Praying at Leonie's tomb, I received a unique grace.  Unexpectedly, I remembered the times in my life that I'd been deeply hurt, and I felt Leonie, who was treated so badly and yet grew into a loving, generative person, assuring me that the wounds these experiences had left were no obstacle to sanctity.  I understood why so many parents of special children commend them to her, and why so many people who struggle to find a place in life invoke her prayers. 

To learn more about Leonie's life, please see the "Letter from Clairval Abbey."  Or purchase her excellent biography in English, "Leonie Martin: A Difficult Life" by Marie Baudoin-Croix.

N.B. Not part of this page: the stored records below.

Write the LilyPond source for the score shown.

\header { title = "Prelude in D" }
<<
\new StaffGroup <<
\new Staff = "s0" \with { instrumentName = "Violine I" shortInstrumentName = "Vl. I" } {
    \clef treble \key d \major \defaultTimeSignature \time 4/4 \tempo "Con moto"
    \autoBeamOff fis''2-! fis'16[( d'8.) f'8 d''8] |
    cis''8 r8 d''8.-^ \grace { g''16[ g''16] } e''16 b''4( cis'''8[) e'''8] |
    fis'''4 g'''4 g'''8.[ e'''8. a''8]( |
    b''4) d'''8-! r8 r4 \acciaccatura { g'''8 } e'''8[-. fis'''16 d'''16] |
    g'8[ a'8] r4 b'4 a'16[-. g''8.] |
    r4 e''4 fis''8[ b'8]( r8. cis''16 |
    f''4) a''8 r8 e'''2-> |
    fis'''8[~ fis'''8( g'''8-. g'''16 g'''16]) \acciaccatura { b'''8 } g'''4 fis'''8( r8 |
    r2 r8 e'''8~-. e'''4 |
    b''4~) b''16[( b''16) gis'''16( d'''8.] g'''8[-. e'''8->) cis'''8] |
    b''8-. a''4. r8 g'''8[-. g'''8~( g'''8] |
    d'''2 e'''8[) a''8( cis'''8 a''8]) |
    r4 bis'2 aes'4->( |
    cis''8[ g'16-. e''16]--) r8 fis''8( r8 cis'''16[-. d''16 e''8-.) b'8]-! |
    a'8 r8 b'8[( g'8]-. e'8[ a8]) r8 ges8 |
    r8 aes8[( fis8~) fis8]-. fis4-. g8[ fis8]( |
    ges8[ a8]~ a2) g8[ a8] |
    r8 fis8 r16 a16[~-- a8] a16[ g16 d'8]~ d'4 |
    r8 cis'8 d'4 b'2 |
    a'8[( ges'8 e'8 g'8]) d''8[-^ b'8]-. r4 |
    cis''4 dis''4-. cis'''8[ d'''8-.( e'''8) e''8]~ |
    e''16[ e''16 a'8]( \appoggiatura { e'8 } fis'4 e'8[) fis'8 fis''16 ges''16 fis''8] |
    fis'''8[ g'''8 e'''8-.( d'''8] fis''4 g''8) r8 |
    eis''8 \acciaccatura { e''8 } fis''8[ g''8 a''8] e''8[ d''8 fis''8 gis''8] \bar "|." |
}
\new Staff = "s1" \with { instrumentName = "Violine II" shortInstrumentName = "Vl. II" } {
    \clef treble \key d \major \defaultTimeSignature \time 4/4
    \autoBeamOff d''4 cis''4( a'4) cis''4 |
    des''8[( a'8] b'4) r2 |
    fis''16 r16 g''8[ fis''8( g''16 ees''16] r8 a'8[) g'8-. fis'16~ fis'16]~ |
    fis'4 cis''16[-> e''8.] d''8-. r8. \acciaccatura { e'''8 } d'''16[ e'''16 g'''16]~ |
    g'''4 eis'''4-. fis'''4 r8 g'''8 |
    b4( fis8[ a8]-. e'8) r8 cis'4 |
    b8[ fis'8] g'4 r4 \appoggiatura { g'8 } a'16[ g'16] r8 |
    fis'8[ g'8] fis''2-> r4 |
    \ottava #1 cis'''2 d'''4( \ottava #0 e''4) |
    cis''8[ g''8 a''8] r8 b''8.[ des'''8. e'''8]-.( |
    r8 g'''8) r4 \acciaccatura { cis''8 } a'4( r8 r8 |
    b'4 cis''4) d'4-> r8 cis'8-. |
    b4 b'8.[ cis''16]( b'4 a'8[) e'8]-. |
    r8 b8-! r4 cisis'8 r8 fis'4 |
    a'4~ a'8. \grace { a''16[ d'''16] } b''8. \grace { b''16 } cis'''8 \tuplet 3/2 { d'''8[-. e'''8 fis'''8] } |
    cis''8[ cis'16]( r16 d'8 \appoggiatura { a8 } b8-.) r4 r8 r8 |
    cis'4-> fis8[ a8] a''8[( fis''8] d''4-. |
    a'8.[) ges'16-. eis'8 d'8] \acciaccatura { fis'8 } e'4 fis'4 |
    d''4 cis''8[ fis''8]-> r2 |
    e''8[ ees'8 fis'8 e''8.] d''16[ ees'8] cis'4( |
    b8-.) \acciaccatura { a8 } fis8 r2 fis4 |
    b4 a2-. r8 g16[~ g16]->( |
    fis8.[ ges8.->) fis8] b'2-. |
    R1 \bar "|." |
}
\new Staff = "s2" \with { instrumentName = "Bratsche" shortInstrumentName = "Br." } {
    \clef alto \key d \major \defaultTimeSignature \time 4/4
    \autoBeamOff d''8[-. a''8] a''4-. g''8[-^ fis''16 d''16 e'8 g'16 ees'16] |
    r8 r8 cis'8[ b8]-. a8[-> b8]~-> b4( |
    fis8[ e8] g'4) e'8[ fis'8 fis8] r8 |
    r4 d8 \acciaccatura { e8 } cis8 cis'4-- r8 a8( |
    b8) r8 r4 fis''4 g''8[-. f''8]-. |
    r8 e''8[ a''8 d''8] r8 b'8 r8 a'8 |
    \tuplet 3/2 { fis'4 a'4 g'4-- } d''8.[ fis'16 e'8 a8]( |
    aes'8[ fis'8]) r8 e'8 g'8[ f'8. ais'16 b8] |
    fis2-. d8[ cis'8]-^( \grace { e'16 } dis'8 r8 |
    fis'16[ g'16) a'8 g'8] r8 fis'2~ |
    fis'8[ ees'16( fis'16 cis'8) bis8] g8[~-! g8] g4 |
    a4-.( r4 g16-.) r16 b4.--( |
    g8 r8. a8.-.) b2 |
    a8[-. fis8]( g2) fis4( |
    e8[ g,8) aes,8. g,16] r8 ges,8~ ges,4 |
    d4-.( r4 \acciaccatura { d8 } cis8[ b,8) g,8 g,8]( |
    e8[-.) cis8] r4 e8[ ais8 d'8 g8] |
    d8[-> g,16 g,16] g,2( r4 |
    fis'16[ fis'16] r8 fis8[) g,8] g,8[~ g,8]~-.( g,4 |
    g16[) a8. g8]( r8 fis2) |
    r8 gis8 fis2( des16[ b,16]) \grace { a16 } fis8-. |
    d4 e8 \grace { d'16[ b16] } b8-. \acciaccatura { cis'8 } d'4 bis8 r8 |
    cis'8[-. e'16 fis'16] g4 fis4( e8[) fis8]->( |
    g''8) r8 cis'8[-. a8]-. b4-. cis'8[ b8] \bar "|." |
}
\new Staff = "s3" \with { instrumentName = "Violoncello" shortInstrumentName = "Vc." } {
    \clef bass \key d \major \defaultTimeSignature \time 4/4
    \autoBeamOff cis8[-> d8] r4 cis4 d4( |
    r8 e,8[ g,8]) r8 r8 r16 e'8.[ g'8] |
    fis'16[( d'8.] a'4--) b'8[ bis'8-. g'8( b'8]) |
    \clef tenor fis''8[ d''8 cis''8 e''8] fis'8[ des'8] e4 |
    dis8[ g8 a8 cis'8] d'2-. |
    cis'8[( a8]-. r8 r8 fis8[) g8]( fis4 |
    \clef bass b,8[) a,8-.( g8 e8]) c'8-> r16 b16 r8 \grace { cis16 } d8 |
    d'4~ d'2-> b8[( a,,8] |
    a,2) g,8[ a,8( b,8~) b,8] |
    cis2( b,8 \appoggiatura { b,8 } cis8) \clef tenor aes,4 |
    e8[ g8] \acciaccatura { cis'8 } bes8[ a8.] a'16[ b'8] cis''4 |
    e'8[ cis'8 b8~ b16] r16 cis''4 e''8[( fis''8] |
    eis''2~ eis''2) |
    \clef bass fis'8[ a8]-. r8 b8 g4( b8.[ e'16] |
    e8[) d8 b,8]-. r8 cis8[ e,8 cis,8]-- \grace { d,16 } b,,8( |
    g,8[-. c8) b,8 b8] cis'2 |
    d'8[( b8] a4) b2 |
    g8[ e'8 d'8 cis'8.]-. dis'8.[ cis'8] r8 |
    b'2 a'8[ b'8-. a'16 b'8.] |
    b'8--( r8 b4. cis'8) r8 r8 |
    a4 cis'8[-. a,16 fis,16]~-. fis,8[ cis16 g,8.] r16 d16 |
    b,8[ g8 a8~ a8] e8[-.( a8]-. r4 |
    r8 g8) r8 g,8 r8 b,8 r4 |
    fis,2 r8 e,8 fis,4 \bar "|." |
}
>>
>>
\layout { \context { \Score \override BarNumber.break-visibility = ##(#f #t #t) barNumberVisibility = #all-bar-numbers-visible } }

When Therese lay dying, Leonie, then 34, had failed three attempts at religious life and was living as a laywoman with her uncle and aunt. On July 17, 1897, in her last letter to Leonie, Therese wrote:

The only happiness on earth is to apply oneself in always finding delightful the lot Jesus is giving us. Your lot is so beautiful, dear little sister; if you want to be a saint, this will be easy for you since at the bottom of your heart the world is nothing to you. You can, then, like us [like her four Carmelite sisters] occupy yourself with "the one thing necessary"; that is to say, while you give yourself up devotedly to exterior works, your purpose is simple: to please Jesus, to unite yourself more intimately with Him. 

You want me to pray in heaven to the Sacred Heart for you.  Be sure that I shall not forget to give Him your messages and to ask all that will be necessary for you to become a great saint.

Leonie was born in the month of the Sacred Heart and died in the same month, on June 16, 1941.  In this month of the Sacred Heart, may she help us understand "the abysses of love and mercy of the Heart of Jesus."